On one of the most popular Muslim websites on the internet, a message board was titled “Yes to Hijaab, No to Niqaab,” and, as the title suggests, the board was filled with a host of insults—from Muslims—against Muslim women who wear niqaab, ranging from labeling them extremist to referring to the niqaab as “repulsive”. On the flip side, it is not uncommon to hear sisters who wear niqaab discussing, quite vehemently, the senselessness of a woman displaying her face in public. However, Muslims should avoid such harmful discourse that does nothing more than create animosity in our hearts (which prevents us from loving each other for the sake of Allah) and removes faith from our hearts and replaces it with diseases that corrupt our souls.
In addition to such harmful discussions and despite Islam being very clear that Muslims are one brotherhood, many Muslims have an “us versus them” mode of thinking on the issue of the veil, in which sisters who wear niqaab comprise one group and those who do not wear niqaab comprise another group. Sometimes this “us versus them” phenomenon manifests itself in conversations, and, more seriously, it sometimes manifests itself in people’s choosing of friends. In other words, the “us versus them” mode of thinking has affected us so much that many Muslims choose—and lose—friends based on whether or not someone does or does not wear niqaab, even if this choice or loss is not done intentionally. There are even Muslim internet groups and clubs that base membership on whether or not a sister wears niqaab, which further complicates the phenomenon of categorizing, and thus dividing, ourselves by our dress.
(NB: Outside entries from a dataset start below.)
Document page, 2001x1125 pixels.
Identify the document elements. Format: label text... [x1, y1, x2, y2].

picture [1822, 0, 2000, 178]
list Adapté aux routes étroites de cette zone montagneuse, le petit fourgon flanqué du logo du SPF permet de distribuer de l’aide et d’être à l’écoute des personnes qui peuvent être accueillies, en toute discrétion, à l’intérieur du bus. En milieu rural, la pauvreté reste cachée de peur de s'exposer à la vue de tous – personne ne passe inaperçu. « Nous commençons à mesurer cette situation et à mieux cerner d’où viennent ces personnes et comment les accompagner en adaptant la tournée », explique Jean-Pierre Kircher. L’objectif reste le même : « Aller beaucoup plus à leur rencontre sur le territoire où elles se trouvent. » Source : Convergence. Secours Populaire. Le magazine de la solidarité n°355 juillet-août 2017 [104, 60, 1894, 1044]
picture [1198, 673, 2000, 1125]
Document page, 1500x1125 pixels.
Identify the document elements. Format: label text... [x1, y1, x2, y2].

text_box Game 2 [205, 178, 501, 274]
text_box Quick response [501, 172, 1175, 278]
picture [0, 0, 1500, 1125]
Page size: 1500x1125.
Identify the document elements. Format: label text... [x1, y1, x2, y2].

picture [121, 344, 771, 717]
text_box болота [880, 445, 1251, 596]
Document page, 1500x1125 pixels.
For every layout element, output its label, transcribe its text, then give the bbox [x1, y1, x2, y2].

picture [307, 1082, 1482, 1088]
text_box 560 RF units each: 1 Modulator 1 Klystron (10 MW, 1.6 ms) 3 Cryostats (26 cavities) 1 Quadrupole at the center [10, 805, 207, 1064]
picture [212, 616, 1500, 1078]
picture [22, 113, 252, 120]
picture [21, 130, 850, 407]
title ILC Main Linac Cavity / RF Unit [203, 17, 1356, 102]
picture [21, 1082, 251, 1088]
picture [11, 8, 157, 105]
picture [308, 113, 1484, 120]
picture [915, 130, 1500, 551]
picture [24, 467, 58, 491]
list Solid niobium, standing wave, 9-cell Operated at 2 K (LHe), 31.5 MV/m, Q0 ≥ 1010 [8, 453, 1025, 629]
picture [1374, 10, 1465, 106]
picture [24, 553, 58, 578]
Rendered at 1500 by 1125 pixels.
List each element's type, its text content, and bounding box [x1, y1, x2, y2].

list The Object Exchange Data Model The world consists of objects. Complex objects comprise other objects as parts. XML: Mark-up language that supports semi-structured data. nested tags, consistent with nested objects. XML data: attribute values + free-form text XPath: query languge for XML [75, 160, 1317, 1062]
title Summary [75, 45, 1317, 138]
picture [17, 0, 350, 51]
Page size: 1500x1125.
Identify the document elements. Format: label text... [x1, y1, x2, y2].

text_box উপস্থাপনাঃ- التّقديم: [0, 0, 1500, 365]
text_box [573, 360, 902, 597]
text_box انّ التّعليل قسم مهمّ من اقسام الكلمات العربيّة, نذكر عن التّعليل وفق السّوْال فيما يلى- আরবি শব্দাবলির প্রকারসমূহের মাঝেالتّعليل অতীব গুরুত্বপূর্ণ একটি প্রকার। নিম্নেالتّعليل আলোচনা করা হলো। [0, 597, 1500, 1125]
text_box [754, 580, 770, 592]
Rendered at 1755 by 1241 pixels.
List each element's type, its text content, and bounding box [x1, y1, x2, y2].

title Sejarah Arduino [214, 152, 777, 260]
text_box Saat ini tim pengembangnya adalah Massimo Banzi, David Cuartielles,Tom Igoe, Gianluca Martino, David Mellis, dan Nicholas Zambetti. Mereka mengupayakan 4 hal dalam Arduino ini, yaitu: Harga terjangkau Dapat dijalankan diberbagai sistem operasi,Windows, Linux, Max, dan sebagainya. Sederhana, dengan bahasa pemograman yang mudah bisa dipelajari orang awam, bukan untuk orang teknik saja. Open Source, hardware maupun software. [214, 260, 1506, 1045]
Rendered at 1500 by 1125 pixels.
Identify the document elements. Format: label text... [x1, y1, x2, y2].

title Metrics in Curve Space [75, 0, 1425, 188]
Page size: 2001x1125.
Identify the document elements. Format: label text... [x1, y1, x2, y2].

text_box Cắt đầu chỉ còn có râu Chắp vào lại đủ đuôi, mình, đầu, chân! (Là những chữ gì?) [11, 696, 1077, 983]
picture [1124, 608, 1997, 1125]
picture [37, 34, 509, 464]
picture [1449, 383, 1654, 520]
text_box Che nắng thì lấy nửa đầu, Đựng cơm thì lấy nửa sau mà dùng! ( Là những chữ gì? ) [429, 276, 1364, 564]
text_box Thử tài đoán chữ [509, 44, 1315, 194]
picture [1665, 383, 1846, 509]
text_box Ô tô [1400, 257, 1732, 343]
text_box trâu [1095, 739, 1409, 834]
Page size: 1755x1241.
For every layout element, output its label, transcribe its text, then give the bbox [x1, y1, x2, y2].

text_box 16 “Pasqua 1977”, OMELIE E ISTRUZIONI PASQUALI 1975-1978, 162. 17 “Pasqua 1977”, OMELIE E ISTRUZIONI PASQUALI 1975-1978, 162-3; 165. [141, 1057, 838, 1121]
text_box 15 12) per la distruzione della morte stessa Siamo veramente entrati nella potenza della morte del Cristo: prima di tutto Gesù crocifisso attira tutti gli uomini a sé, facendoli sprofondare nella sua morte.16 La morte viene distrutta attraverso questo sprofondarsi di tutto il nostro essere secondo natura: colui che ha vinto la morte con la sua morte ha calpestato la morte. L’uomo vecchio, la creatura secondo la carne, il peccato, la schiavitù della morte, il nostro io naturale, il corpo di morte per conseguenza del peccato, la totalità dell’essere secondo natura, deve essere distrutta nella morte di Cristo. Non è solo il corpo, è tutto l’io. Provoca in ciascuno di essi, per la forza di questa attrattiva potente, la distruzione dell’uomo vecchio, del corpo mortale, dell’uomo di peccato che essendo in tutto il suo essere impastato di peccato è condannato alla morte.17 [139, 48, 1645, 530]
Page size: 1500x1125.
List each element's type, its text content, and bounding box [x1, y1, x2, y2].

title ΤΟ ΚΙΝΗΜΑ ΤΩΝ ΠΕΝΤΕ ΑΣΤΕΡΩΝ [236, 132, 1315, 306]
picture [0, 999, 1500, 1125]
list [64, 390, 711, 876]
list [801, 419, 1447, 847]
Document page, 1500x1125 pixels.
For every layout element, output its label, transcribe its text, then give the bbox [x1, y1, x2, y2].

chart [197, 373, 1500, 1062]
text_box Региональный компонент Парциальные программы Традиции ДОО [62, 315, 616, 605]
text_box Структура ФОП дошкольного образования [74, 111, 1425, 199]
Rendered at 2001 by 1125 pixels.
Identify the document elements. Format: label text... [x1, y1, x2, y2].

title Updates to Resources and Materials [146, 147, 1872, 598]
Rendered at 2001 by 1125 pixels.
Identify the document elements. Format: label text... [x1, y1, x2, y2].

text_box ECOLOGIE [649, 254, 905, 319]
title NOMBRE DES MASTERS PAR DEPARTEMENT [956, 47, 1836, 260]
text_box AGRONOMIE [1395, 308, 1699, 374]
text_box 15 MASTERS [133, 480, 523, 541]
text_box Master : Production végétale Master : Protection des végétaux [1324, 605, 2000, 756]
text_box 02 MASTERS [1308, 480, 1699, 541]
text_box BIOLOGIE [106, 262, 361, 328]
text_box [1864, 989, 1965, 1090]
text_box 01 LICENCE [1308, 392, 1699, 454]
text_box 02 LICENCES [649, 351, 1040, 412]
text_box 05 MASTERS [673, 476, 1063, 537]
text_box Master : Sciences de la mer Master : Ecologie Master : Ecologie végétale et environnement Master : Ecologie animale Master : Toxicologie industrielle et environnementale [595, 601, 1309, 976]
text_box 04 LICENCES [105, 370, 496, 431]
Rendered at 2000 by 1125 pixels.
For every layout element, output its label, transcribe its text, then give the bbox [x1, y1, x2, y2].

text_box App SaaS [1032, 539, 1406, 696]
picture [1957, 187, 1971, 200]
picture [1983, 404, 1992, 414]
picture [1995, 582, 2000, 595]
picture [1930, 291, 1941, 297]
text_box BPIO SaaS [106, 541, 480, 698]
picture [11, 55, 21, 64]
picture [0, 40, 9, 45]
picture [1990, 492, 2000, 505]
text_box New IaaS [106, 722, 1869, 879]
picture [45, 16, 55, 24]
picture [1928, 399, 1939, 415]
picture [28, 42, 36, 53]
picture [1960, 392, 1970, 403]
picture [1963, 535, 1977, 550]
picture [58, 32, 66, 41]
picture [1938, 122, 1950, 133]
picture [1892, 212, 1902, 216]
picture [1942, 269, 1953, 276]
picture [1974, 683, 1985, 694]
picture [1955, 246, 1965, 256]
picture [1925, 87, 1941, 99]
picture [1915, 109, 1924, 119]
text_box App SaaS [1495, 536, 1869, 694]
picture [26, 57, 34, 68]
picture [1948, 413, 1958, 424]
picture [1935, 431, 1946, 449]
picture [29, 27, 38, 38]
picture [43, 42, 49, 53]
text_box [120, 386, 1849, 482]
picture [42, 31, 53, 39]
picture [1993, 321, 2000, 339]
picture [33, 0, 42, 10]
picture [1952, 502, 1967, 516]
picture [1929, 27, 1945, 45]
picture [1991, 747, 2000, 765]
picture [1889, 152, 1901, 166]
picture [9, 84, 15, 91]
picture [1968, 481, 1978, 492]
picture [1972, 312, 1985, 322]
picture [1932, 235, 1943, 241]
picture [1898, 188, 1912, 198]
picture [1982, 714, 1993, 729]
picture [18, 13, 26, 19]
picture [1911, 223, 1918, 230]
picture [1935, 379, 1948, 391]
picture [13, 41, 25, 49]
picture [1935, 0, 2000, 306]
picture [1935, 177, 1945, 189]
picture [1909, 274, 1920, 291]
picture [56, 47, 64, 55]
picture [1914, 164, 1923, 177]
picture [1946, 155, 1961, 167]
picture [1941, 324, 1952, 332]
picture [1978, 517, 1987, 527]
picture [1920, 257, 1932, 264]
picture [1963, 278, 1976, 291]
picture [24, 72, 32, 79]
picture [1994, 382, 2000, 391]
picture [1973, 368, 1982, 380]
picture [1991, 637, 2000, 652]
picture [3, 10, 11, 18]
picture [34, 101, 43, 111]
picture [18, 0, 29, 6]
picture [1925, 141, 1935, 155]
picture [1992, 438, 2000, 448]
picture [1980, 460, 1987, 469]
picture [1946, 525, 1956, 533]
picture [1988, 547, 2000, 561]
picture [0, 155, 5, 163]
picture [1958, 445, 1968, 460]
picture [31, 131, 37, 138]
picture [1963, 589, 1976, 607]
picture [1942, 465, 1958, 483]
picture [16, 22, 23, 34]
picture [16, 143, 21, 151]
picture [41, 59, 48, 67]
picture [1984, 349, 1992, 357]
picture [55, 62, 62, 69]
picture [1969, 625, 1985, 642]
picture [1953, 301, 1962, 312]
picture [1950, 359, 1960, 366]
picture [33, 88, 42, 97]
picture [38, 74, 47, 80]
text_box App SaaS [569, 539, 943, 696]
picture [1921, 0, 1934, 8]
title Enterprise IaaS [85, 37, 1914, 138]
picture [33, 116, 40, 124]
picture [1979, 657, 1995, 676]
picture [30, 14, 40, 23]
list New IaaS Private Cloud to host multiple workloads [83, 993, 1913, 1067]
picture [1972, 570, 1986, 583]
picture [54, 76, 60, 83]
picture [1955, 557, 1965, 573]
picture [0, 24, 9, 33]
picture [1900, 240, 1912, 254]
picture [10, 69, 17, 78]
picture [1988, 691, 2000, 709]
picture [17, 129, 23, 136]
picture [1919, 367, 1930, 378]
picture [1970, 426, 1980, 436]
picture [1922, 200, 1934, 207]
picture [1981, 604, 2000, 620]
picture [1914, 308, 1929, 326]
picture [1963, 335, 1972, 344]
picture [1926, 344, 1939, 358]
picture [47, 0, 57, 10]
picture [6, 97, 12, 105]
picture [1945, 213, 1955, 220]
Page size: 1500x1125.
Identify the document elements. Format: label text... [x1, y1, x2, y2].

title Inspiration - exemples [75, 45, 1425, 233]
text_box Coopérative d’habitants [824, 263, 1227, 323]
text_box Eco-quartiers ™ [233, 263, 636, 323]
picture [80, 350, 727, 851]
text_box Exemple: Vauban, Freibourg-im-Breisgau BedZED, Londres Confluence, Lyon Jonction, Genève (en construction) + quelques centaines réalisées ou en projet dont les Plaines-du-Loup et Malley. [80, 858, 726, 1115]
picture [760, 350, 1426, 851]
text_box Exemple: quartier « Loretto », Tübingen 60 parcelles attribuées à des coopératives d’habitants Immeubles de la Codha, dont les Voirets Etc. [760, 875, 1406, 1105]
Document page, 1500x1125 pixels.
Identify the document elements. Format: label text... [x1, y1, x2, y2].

Another phenomenon regarding the niqaab is the further dividing of Muslims based on how frequent a person wears or does not wear niqaab. What happens here is an offshoot of the “us versus them” phenomenon in that a sister who wears niqaab sometimes finds herself at odds with a sister who wears it all the time. This phenomenon further manifests itself when a sister who wants to wear niqaab is given an ultimatum: all or nothing. In other words, she must either wear the niqaab all of the time or not all, leaving her to feel as if she has to choose “us” or “them”. This position, which does not recognize an Islamic position in between, has been defended by the belief, “If you don’t wear it all of the time, then it’s not for the sake of Allah.” This ultimatum is actually given quite frequently as advice to sisters thinking of covering their faces. In fact, many sisters thinking of wearing the niqaab have been warned against being like the “them” group, who “wear it and then take it off,” whether they stop wearing it altogether or wear it only sometimes.